Dealing with corporate responsibility skeptics

Trying to convince corporate responsibility skeptics is not my favorite pass time. Over the years, I have learnt that arguing with skeptics is a waste of time. But I decided to respond to a friend who wrote to me about his experience with skeptics.

He has recently started teaching ethics in a few business schools in India.

This is the e-mail that I received from him :

"Last week I was taking a workshop on Ethics at A reputed B School in Mumbai and came across many students who held the view that the only responsibility of business is to maximise shareholder value and nothing else. And there I remembered your comment on MBA education in India and how it is biased towards shareholder value and not stakeholder value.
I tried to convince them with the discussion on Necessary condition and sufficient condition based on the HBR article What’s a Business For.

I just thought to check with you if there is a better or alternate way to explain this which you may be aware of."

And this is what I wrote to him:

"Hi(----),
Thanks for the mail. I am used to coming across skeptics. So your experience with the students does not surprise me. Though the situation is changing. Recently, I made a presentation to executive MBA students at INSEAD Singapore. None of them thought corporate responsibility was not important. Many in the class actually said that corporate responsibility was strategically important for companies which want to grow in a globalised economy.

The general misconception is that responsible business works against shareholder interests. In fact, the opposite is true. Running business responsibly actually protects, and increases shareholder value in the medium to long term. Irresponsible business practices on the other hand can diminish, and sometimes dramatically destroy, shareholder value.
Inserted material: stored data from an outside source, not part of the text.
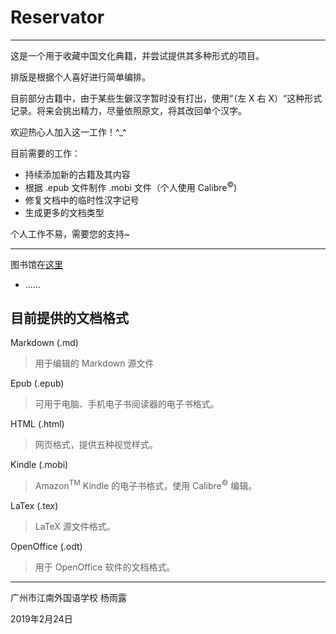 # Reservator

---

这是一个用于收藏中国文化典籍，并尝试提供其多种形式的项目。

排版是根据个人喜好进行简单编排。

目前部分古籍中，由于某些生僻汉字暂时没有打出，使用“（左 X 右 X）“这种形式记录。将来会挑出精力，尽量依照原文，将其改回单个汉字。

欢迎热心人加入这一工作！^_^

目前需要的工作：

- 持续添加新的古籍及其内容
- 根据 .epub 文件制作 .mobi 文件（个人使用  Calibre<sup>&copy;</sup>)
- 修复文档中的临时性汉字记号
- 生成更多的文档类型

个人工作不易，需要您的支持~

---

图书馆在[这里](list)
- ……



## 目前提供的文档格式

Markdown (.md)

> 用于编辑的 Markdown 源文件

Epub (.epub)

> 可用于电脑、手机电子书阅读器的电子书格式。

HTML (.html) 

> 网页格式，提供五种视觉样式。

Kindle (.mobi) 

> Amazon<sup>TM</sup>  Kindle 的电子书格式，使用 Calibre<sup>&copy;</sup> 编辑。

LaTex (.tex)

> LaTeX 源文件格式。

OpenOffice (.odt)

> 用于 OpenOffice 软件的文档格式。





---

广州市江南外国语学校 杨雨露

2019年2月24日
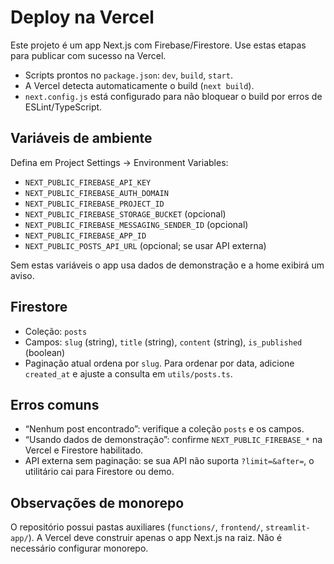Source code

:# Deploy na Vercel

Este projeto é um app Next.js com Firebase/Firestore. Use estas etapas para publicar com sucesso na Vercel.

- Scripts prontos no `package.json`: `dev`, `build`, `start`.
- A Vercel detecta automaticamente o build (`next build`).
- `next.config.js` está configurado para não bloquear o build por erros de ESLint/TypeScript.

## Variáveis de ambiente

Defina em Project Settings → Environment Variables:

- `NEXT_PUBLIC_FIREBASE_API_KEY`
- `NEXT_PUBLIC_FIREBASE_AUTH_DOMAIN`
- `NEXT_PUBLIC_FIREBASE_PROJECT_ID`
- `NEXT_PUBLIC_FIREBASE_STORAGE_BUCKET` (opcional)
- `NEXT_PUBLIC_FIREBASE_MESSAGING_SENDER_ID` (opcional)
- `NEXT_PUBLIC_FIREBASE_APP_ID`
- `NEXT_PUBLIC_POSTS_API_URL` (opcional; se usar API externa)

Sem estas variáveis o app usa dados de demonstração e a home exibirá um aviso.

## Firestore

- Coleção: `posts`
- Campos: `slug` (string), `title` (string), `content` (string), `is_published` (boolean)
- Paginação atual ordena por `slug`. Para ordenar por data, adicione `created_at` e ajuste a consulta em `utils/posts.ts`.

## Erros comuns

- “Nenhum post encontrado”: verifique a coleção `posts` e os campos.
- “Usando dados de demonstração”: confirme `NEXT_PUBLIC_FIREBASE_*` na Vercel e Firestore habilitado.
- API externa sem paginação: se sua API não suporta `?limit=&after=`, o utilitário cai para Firestore ou demo.

## Observações de monorepo

O repositório possui pastas auxiliares (`functions/`, `frontend/`, `streamlit-app/`). A Vercel deve construir apenas o app Next.js na raiz. Não é necessário configurar monorepo.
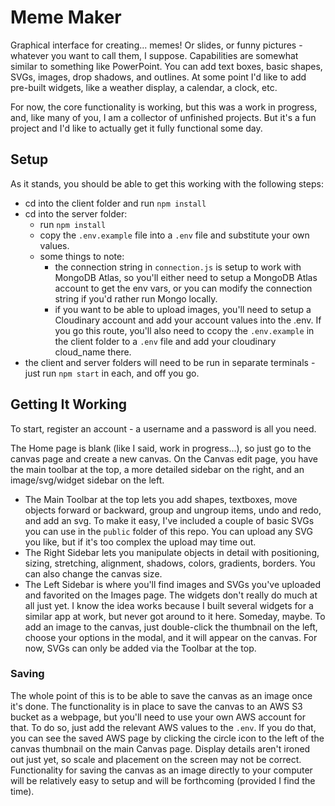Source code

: # Meme Maker

Graphical interface for creating... memes! Or slides, or funny pictures - whatever you want to call them, I suppose. Capabilities are somewhat similar to something like PowerPoint. You can add text boxes, basic shapes, SVGs, images, drop shadows, and outlines. At some point I'd like to add pre-built widgets, like a weather display, a calendar, a clock, etc.

For now, the core functionality is working, but this was a work in progress, and, like many of you, I am a collector of unfinished projects. But it's a fun project and I'd like to actually get it fully functional some day.

## Setup
As it stands, you should be able to get this working with the following steps:
- cd into the client folder and run `npm install`
- cd into the server folder:
  - run `npm install`
  - copy the `.env.example` file into a `.env` file and substitute your own values.
  - some things to note:
      - the connection string in `connection.js` is setup to work with MongoDB Atlas, so you'll either need to setup a MongoDB Atlas account to get the env vars, or you can modify the connection string if you'd rather run Mongo locally.
      - if you want to be able to upload images, you'll need to setup a Cloudinary account and add your account values into the .env. If you go this route, you'll also need to ccopy the `.env.example` in the client folder to a `.env` file and add your cloudinary cloud_name there.
- the client and server folders will need to be run in separate terminals - just run `npm start` in each, and off you go.

## Getting It Working
To start, register an account - a username and a password is all you need.

The Home page is blank (like I said, work in progress...), so just go to the canvas page and create a new canvas.
On the Canvas edit page, you have the main toolbar at the top, a more detailed sidebar on the right, and an image/svg/widget sidebar on the left.
- The Main Toolbar at the top lets you add shapes, textboxes, move objects forward or backward, group and ungroup items, undo and redo, and add an svg. To make it easy, I've included a couple of basic SVGs you can use in the `public` folder of this repo. You can upload any SVG you like, but if it's too complex the upload may time out.
- The Right Sidebar lets you manipulate objects in detail with positioning, sizing, stretching, alignment, shadows, colors, gradients, borders. You can also change the canvas size.
- The Left Sidebar is where you'll find images and SVGs you've uploaded and favorited on the Images page. The widgets don't really do much at all just yet. I know the idea works because I built several widgets for a similar app at work, but never got around to it here. Someday, maybe. To add an image to the canvas, just double-click the thumbnail on the left, choose your options in the modal, and it will appear on the canvas. For now, SVGs can only be added via the Toolbar at the top.

### Saving
The whole point of this is to be able to save the canvas as an image once it's done. The functionality is in place to save the canvas to an AWS S3 bucket as a webpage, but you'll need to use your own AWS account for that. To do so, just add the relevant AWS values to the `.env`. If you do that, you can see the saved AWS page by clicking the circle icon to the left of the canvas thumbnail on the main Canvas page. Display details aren't ironed out just yet, so scale and placement on the screen may not be correct. Functionality for saving the canvas as an image directly to your computer will be relatively easy to setup and will be forthcoming (provided I find the time).
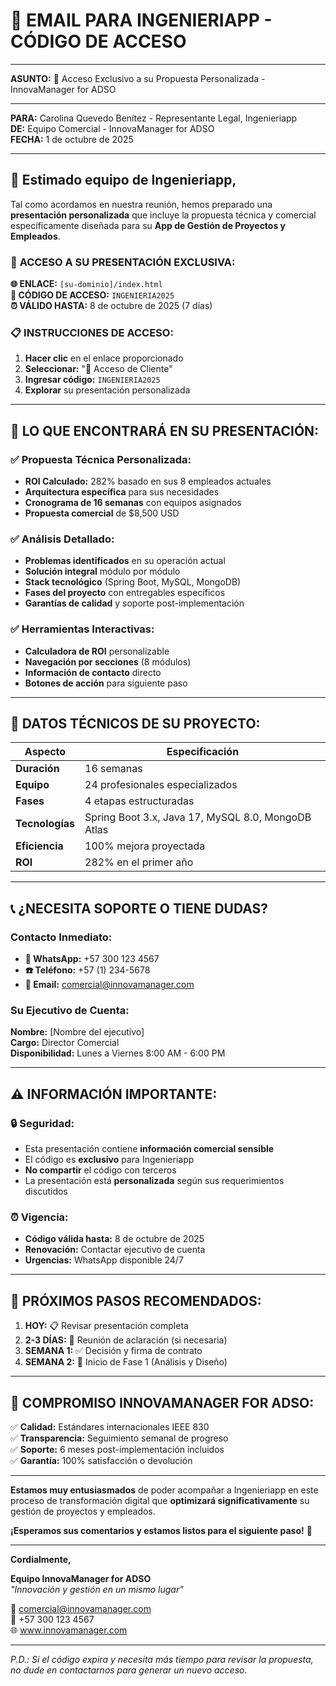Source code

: # 📧 EMAIL PARA INGENIERIAPP - CÓDIGO DE ACCESO

---

**ASUNTO:** 🔐 Acceso Exclusivo a su Propuesta Personalizada - InnovaManager for ADSO

---

**PARA:** Carolina Quevedo Benítez - Representante Legal, Ingenieriapp  
**DE:** Equipo Comercial - InnovaManager for ADSO  
**FECHA:** 1 de octubre de 2025

---

## 🎯 **Estimado equipo de Ingenieriapp,**

Tal como acordamos en nuestra reunión, hemos preparado una **presentación personalizada** que incluye la propuesta técnica y comercial específicamente diseñada para su **App de Gestión de Proyectos y Empleados**.

### 🔗 **ACCESO A SU PRESENTACIÓN EXCLUSIVA:**

**🌐 ENLACE:** `[su-dominio]/index.html`  
**🔑 CÓDIGO DE ACCESO:** `INGENIERIA2025`  
**⏰ VÁLIDO HASTA:** 8 de octubre de 2025 (7 días)

### 📋 **INSTRUCCIONES DE ACCESO:**
1. **Hacer clic** en el enlace proporcionado
2. **Seleccionar:** "🔐 Acceso de Cliente"
3. **Ingresar código:** `INGENIERIA2025`
4. **Explorar** su presentación personalizada

---

## 🎁 **LO QUE ENCONTRARÁ EN SU PRESENTACIÓN:**

### ✅ **Propuesta Técnica Personalizada:**
- **ROI Calculado:** 282% basado en sus 8 empleados actuales
- **Arquitectura específica** para sus necesidades
- **Cronograma de 16 semanas** con equipos asignados
- **Propuesta comercial** de $8,500 USD

### ✅ **Análisis Detallado:**
- **Problemas identificados** en su operación actual
- **Solución integral** módulo por módulo
- **Stack tecnológico** (Spring Boot, MySQL, MongoDB)
- **Fases del proyecto** con entregables específicos
- **Garantías de calidad** y soporte post-implementación

### ✅ **Herramientas Interactivas:**
- **Calculadora de ROI** personalizable
- **Navegación por secciones** (8 módulos)
- **Información de contacto** directo
- **Botones de acción** para siguiente paso

---

## 🚀 **DATOS TÉCNICOS DE SU PROYECTO:**

| **Aspecto** | **Especificación** |
|-------------|-------------------|
| **Duración** | 16 semanas |
| **Equipo** | 24 profesionales especializados |
| **Fases** | 4 etapas estructuradas |
| **Tecnologías** | Spring Boot 3.x, Java 17, MySQL 8.0, MongoDB Atlas |
| **Eficiencia** | 100% mejora proyectada |
| **ROI** | 282% en el primer año |

---

## 📞 **¿NECESITA SOPORTE O TIENE DUDAS?**

### **Contacto Inmediato:**
- **📱 WhatsApp:** +57 300 123 4567
- **☎️ Teléfono:** +57 (1) 234-5678
- **📧 Email:** comercial@innovamanager.com

### **Su Ejecutivo de Cuenta:**
**Nombre:** [Nombre del ejecutivo]  
**Cargo:** Director Comercial  
**Disponibilidad:** Lunes a Viernes 8:00 AM - 6:00 PM

---

## ⚠️ **INFORMACIÓN IMPORTANTE:**

### **🔒 Seguridad:**
- Esta presentación contiene **información comercial sensible**
- El código es **exclusivo** para Ingenieriapp
- **No compartir** el código con terceros
- La presentación está **personalizada** según sus requerimientos discutidos

### **⏰ Vigencia:**
- **Código válida hasta:** 8 de octubre de 2025
- **Renovación:** Contactar ejecutivo de cuenta
- **Urgencias:** WhatsApp disponible 24/7

---

## 🎯 **PRÓXIMOS PASOS RECOMENDADOS:**

1. **HOY:** 📋 Revisar presentación completa
2. **2-3 DÍAS:** 💬 Reunión de aclaración (si necesaria)
3. **SEMANA 1:** ✅ Decisión y firma de contrato
4. **SEMANA 2:** 🚀 Inicio de Fase 1 (Análisis y Diseño)

---

## 💼 **COMPROMISO INNOVAMANAGER FOR ADSO:**

✅ **Calidad:** Estándares internacionales IEEE 830  
✅ **Transparencia:** Seguimiento semanal de progreso  
✅ **Soporte:** 6 meses post-implementación incluidos  
✅ **Garantía:** 100% satisfacción o devolución  

---

**Estamos muy entusiasmados** de poder acompañar a Ingenieriapp en este proceso de transformación digital que **optimizará significativamente** su gestión de proyectos y empleados.

**¡Esperamos sus comentarios y estamos listos para el siguiente paso!** 🚀

---

**Cordialmente,**

**Equipo InnovaManager for ADSO**  
*"Innovación y gestión en un mismo lugar"*

📧 comercial@innovamanager.com  
📱 +57 300 123 4567  
🌐 www.innovamanager.com

---

*P.D.: Si el código expira y necesita más tiempo para revisar la propuesta, no dude en contactarnos para generar un nuevo acceso.*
That is why more and more investors are making corporate responsibility a key criteria in their investment decisions.

The key challenge for companies is to find the right business case most suitable for their kind of operations. Most companies fail on this count. You can blame it on the lack of seasoned CR professionals. Indeed, there are more incompetent corporate responsibility consultants than the good ones.

When companies are not able to identify or articulate the business case for CR, they obviously fail to see how CR can create value for their shareholders.

Short-termism and short-sightedness are also to be blamed. Most managers have a 2-3 years time horizon in a company. But shareholder value is built over a longer term and needs to be sustained over a long term.

Another major problem is that a very large number of companies, and executives, do not understand what business responsibility actually means. I routinely run into managers, many of them in senior roles, who still believe corporate responsibility means philanthropy or charity.

MBA students who think corporate responsibility conflicts with shareholder value will not make it to the top in their career in any respectable company if they continue to hold the same view. Harsh this may sound. But the price of ignoring business responsibility is going to be severe. For companies as well as for managers.

In India, business schools need to reboot the curriculum and align with the current global thinking and realities. Otherwise, they will be producing MBAs who will not be equipped with the right knowledge to effectively serve their shareholders.

I can understand your frustration. I no more argue with the skeptics. Let them learn at their own cost. Not sure if this helps:)

best regards,
Rajesh"

If working on skeptics is something you do, your comments and tips are welcome.